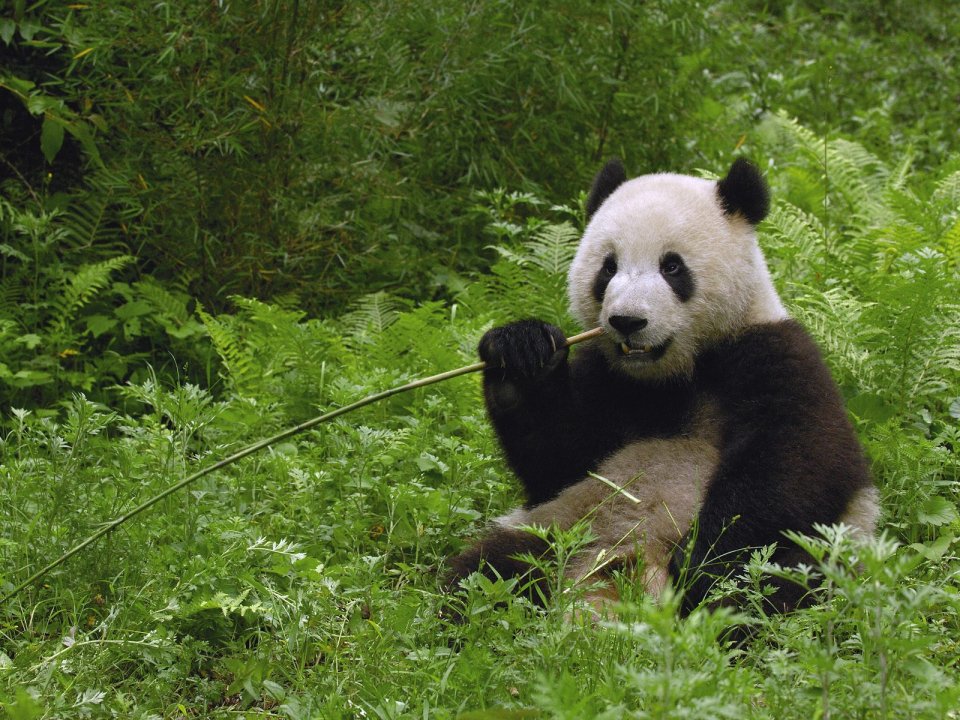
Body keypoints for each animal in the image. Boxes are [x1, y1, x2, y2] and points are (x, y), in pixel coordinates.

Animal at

::::::::::

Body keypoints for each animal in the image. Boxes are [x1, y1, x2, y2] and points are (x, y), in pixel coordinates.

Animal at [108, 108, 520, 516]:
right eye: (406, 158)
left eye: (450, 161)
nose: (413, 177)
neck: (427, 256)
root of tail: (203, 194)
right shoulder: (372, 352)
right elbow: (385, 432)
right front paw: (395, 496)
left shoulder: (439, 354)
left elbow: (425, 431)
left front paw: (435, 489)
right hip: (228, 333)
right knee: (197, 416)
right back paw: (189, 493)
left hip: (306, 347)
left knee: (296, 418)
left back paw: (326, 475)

::::::::::

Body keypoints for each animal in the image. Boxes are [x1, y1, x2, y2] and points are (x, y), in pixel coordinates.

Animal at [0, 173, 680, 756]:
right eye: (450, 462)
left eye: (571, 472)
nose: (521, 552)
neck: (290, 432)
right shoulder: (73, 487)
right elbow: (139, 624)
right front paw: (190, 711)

::::::::::

> _What to do_: Find the lines above that contain the word "right" and copy each one.

> _Problem solution_:
right eye: (406, 158)
right shoulder: (372, 352)
right elbow: (385, 432)
right front paw: (395, 496)
right hip: (228, 333)
right knee: (197, 416)
right back paw: (189, 493)
right eye: (450, 462)
right shoulder: (73, 487)
right elbow: (139, 624)
right front paw: (190, 711)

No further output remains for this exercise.